Microsoft Office Tutorials and References
In Depth Information
The DISC function
The DISC function
The DISC function calculates the discount rate for a security and takes the arguments
settlement , maturity , price , redemption , and basis . (For argument definitions, see Table 16-3.)
For example, suppose a bond has a settlement date of June 15, 2014; has a maturity date
of December 31, 2014; has a price of $96.875; has a $100 redemption value; and uses
the standard 30/360 basis. The bond discount rate formula =DISC("6/15/14", "12/31/14",
96.875, 100, 0) returns 0.057398, or 5.74 percent.
The YIELD, YIELDDISC, and YIELDMAT functions
The YIELD function determines the annual yield for a security that pays interest on a
periodic basis and takes the arguments settlement , maturity , rate , price , redemption , frequency ,
and basis ; for definitions of these arguments, see Table 16-3. For example, suppose a bond
has a settlement date of February 15, 2014; has a maturity date of December 1, 2014; has
a coupon rate of 3.75 percent with semiannual frequency; has a price of $99.2345; has a
$100 redemption value; and uses the standard 30/360 basis. The annual bond yield formula
=YIELD("2/15/14", "12/1/14", 0.0375, 99.2345, 100, 2, 0) returns 0.047363, or 4.74 percent.
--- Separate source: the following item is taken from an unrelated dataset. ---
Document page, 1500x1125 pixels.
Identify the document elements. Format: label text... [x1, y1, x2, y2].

The YIELDDISC function, on the other hand, calculates the annual yield for a discounted
security. It takes the arguments settlement , maturity , price , redemption , and basis . Using
the preceding example but changing the price to $97.00, the bond yield formula
=YIELDDISC("2/15/14", "12/1/14", 97, 100, 0) returns 0.03893, or 3.89 percent.
The YIELDMAT function calculates the annual yield for a security that pays its interest at
maturity. This function takes the arguments settlement , maturity , issue , rate , price , and basis .
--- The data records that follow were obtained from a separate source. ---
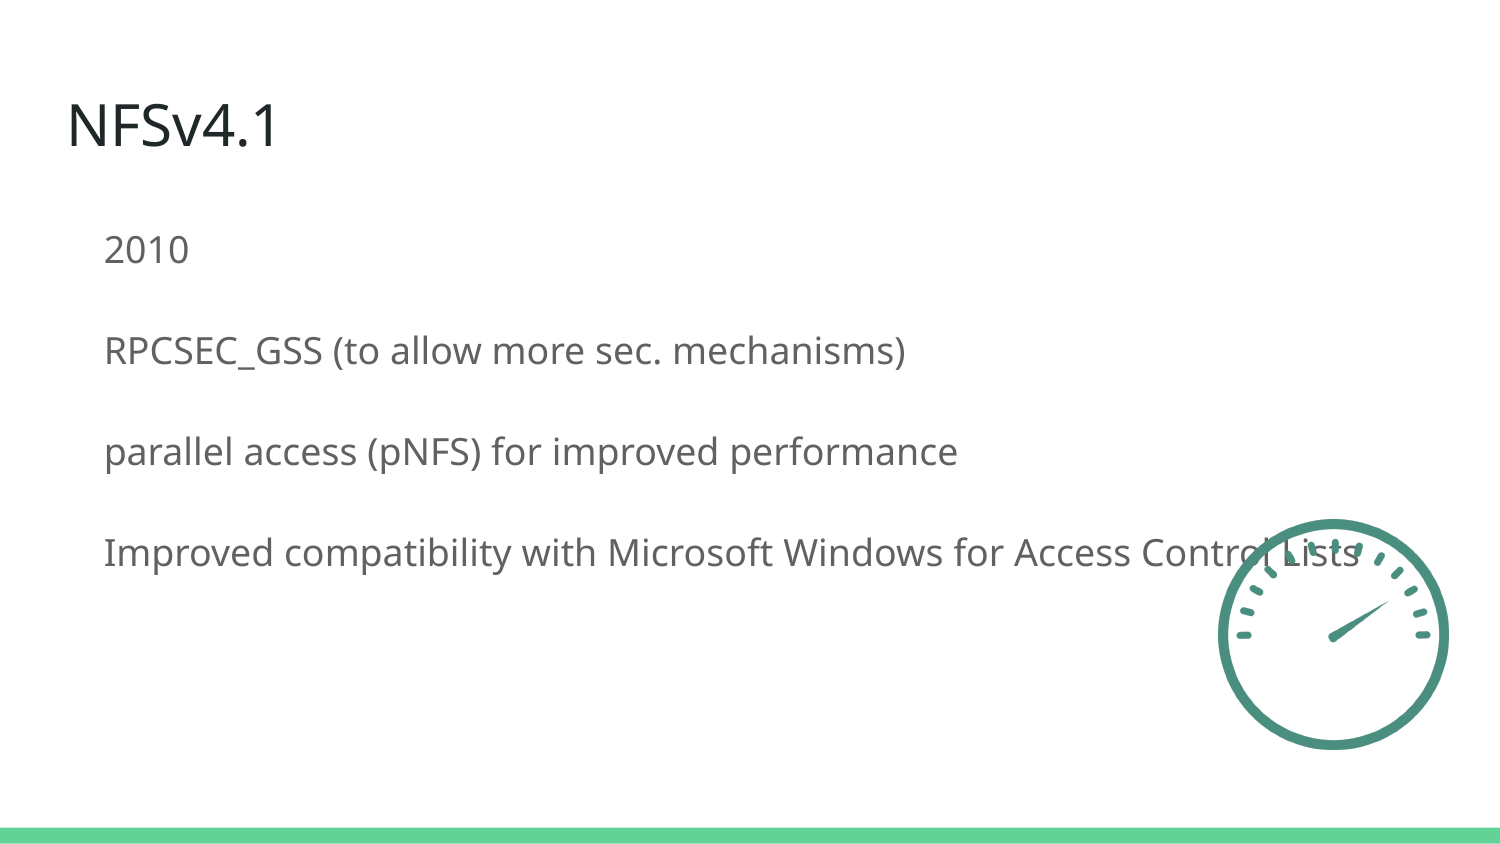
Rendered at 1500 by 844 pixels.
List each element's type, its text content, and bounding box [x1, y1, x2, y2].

title NFSv4.1 [51, 72, 1449, 167]
list 2010 RPCSEC_GSS (to allow more sec. mechanisms) parallel access (pNFS) for improved performance Improved compatibility with Microsoft Windows for Access Control Lists [51, 189, 1449, 750]
picture [1218, 519, 1449, 750]
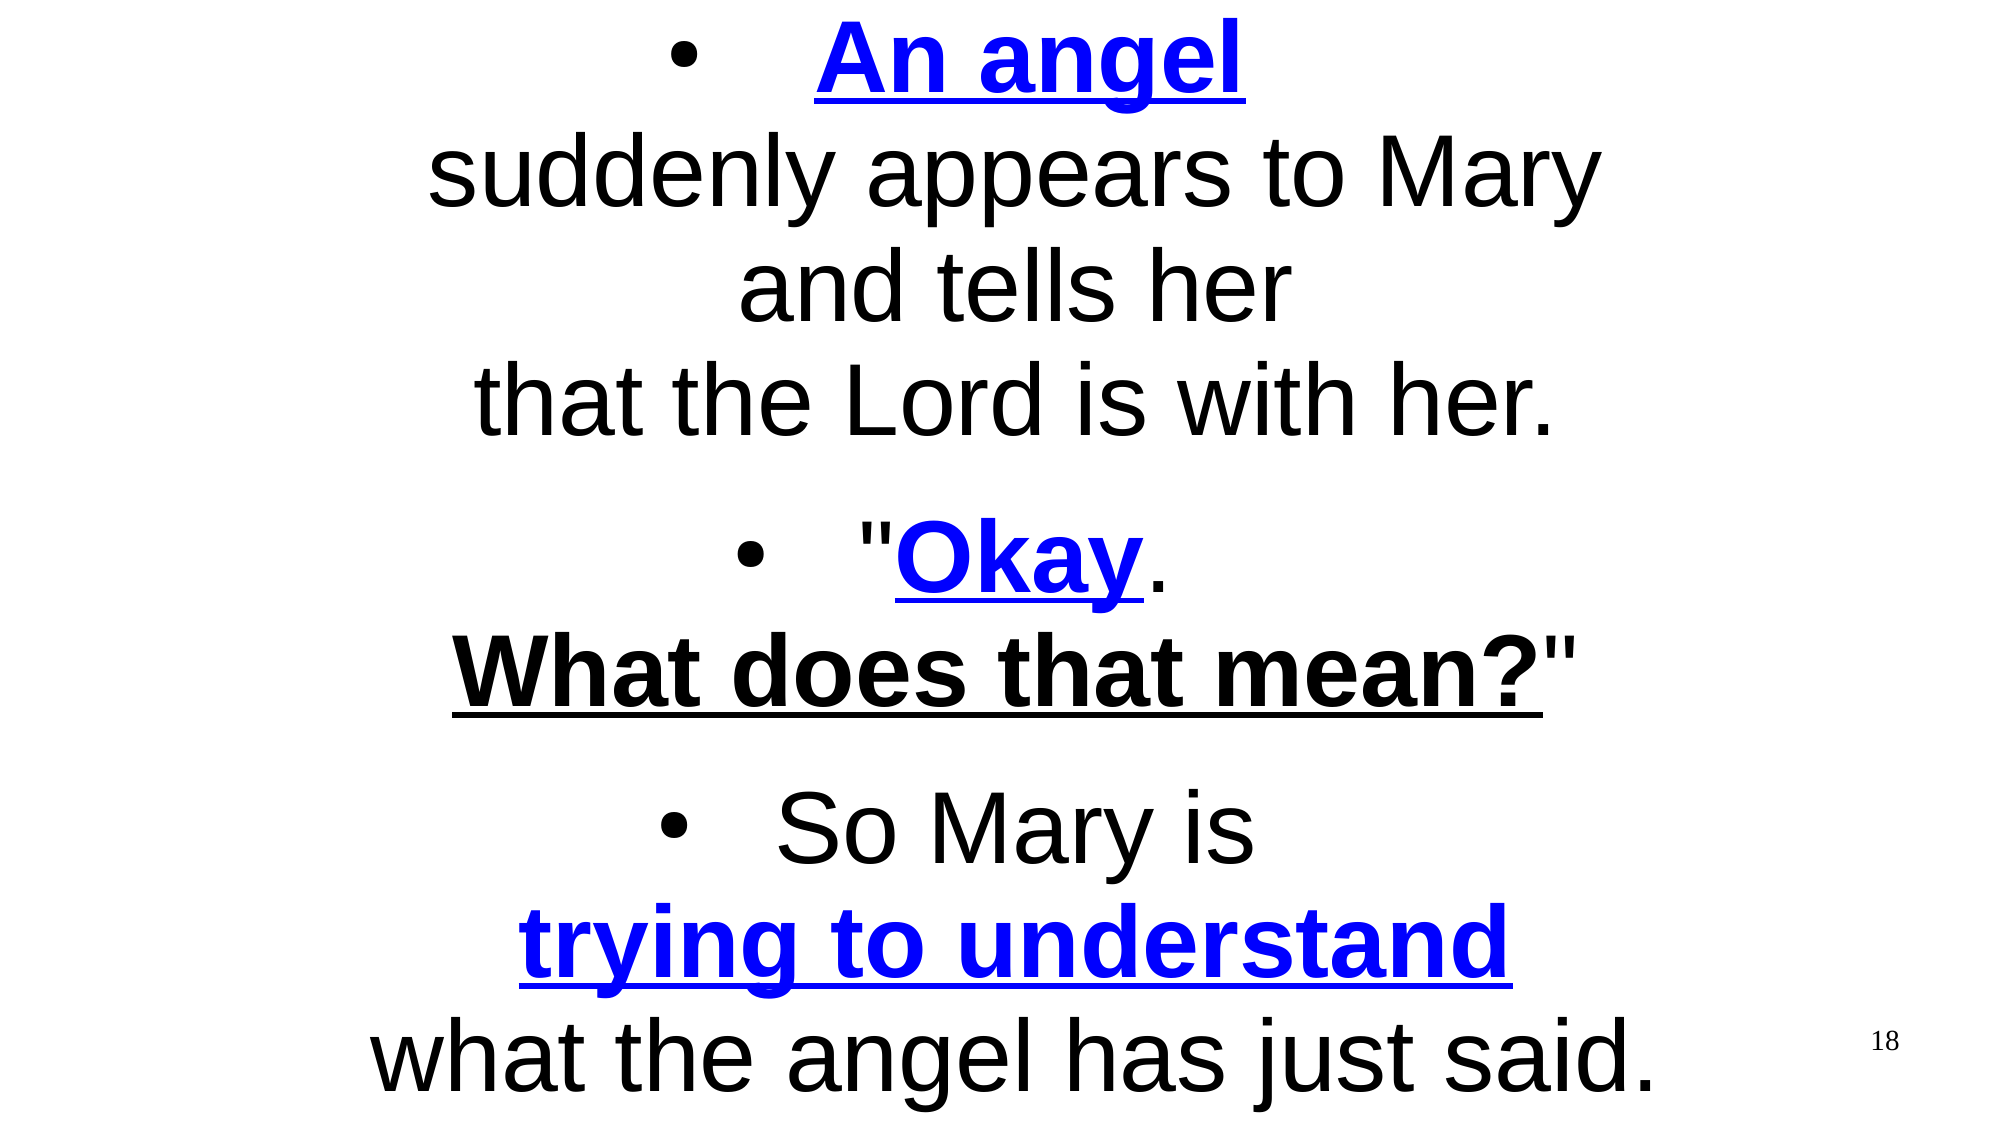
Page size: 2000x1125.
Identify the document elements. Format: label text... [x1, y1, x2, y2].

Using the arguments from the YIELD example but adding an issue date of January 1, 2014,
and changing the price to $99.2345, the yield-at-maturity formula =YIELDMAT("2/15/14",
"12/1/14", "1/1/14", 0.0375, 99.2345, 0) returns 0.04728, or 4.73 percent.
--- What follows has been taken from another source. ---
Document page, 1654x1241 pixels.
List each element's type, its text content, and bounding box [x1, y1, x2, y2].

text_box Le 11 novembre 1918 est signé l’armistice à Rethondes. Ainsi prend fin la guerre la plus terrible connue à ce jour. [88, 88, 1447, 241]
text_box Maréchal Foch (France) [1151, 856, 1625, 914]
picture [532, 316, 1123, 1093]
The TBILLEQ, TBILLPRICE, and TBILLYIELD functions
The TBILLEQ function calculates the bond-equivalent yield for a U.S. Treasury bill. It
takes the arguments settlement , maturity , and discount . (For argument definitions, see
Table 16-3.) For example, suppose a U.S. Treasury bill has a settlement date of
February 1, 2014; a maturity date of July 1, 2014; and a discount rate of 0.86 percent. The
formula for calculating the bond yield that is equivalent to the yield of a U.S. Treasury bill is
=TBILLEQ("2/1/14", "7/1/14", 0.0086), which returns 0.008751, or .88 percent.
You use the TBILLPRICE function to calculate the price per $100 of face value for a
U.S. Treasury bill. This function takes the arguments settlement , maturity , and discount .
Using the preceding example, the formula to calculate the price per $100 of face value,
=TBILLPRICE("2/1/14", "7/1/14", 0.0086), returns 99.6417, or $99.64.